Parents of obese kids often don’t recognize that their kids are overweight, and the vast majority think their obese children are “just right,” according to a new study.
Researchers at NYU Langone Medical Center studied two groups of young children: a group of 3,839 kids from 1988-1994, and another group of 3,151 kids from 2007-2012, and published the findings in the journal Childhood Obesity. Similar findings were reported last year in the journal Pediatrics.

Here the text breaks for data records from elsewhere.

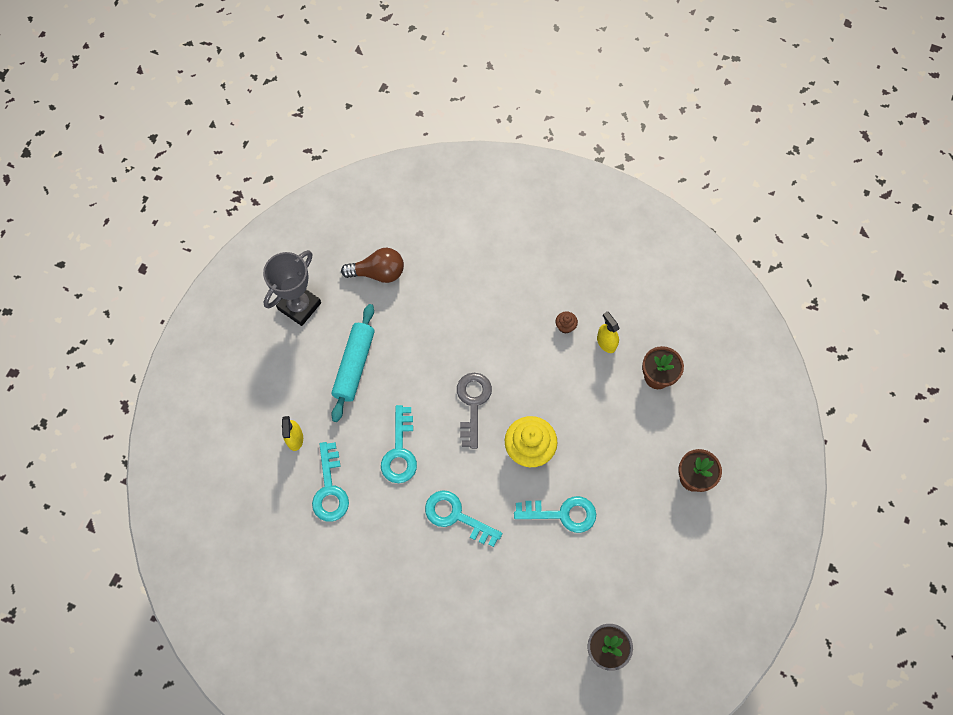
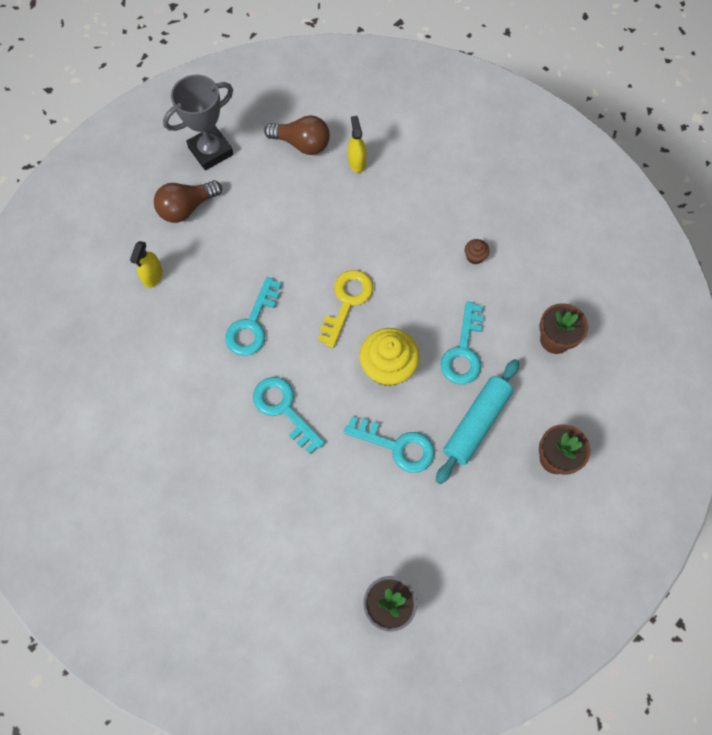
camera: 20 degrees right, 0 degrees up
(299, 366) = (187, 208): none -> brown light bulb
(330, 489) = (166, 337): turquoise key -> turquoise key (463, 351)
(354, 365) = (241, 225): turquoise rolling pin -> turquoise rolling pin (476, 423)
(473, 404) = (347, 302): grey key -> yellow key
(606, 342) = (512, 287): yellow spray bottle -> yellow spray bottle (356, 162)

The NYU researchers found that even if their kids were overweight or obese, the vast majority of parents were likely to see no problem with their child’s weight. In the earlier group, 97% of parents of overweight boys and 88% of parents of overweight girls said their kids were “about the right weight.” In the more recent group, 95% of parents of overweight boys and 93% of parents of overweight girls thought so, too. The children in the later group were significantly more obese than the kids in the earlier group, but their parents were just as likely to see them as healthy.
In both groups, misperception about overweight kids being “just about the right weight” was most common among African-American and low-income parents, and the misperception decreased as family income rose. Researchers said this may be because lower-income parents are comparing their kids to their peers, who are also more likely to be overweight, rather than to medical standards.
Researchers warned that the lack of awareness of childhood obesity could contribute to the problem, because if parents don’t recognize that their children are overweight, then they won’t be able to help their kids.